▶ _REQUIREMENT_
Rewrite the text of the items below, replacing "Joiner" with "Carpenter" and keeping everything else the same. Leave the pictures out.

▶ _RECORDS FOR THE TASK_
=======

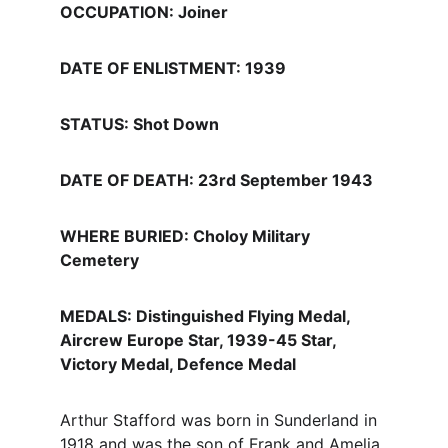
OCCUPATION: Joiner
DATE OF ENLISTMENT: 1939
STATUS: Shot Down
DATE OF DEATH: 23rd September 1943
WHERE BURIED: Choloy Military 
Cemetery
MEDALS: Distinguished Flying Medal, 
Aircrew Europe Star, 1939-45 Star, 
Victory Medal, Defence Medal 
Arthur Stafford was born in Sunderland in 
1918 and was the son of Frank and Amelia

=======

▶ _OUTPUT OF THE TASK_
OCCUPATION: Carpenter
DATE OF ENLISTMENT: 1939
STATUS: Shot Down
DATE OF DEATH: 23rd September 1943
WHERE BURIED: Choloy Military 
Cemetery
MEDALS: Distinguished Flying Medal, 
Aircrew Europe Star, 1939-45 Star, 
Victory Medal, Defence Medal 
Arthur Stafford was born in Sunderland in 
1918 and was the son of Frank and Amelia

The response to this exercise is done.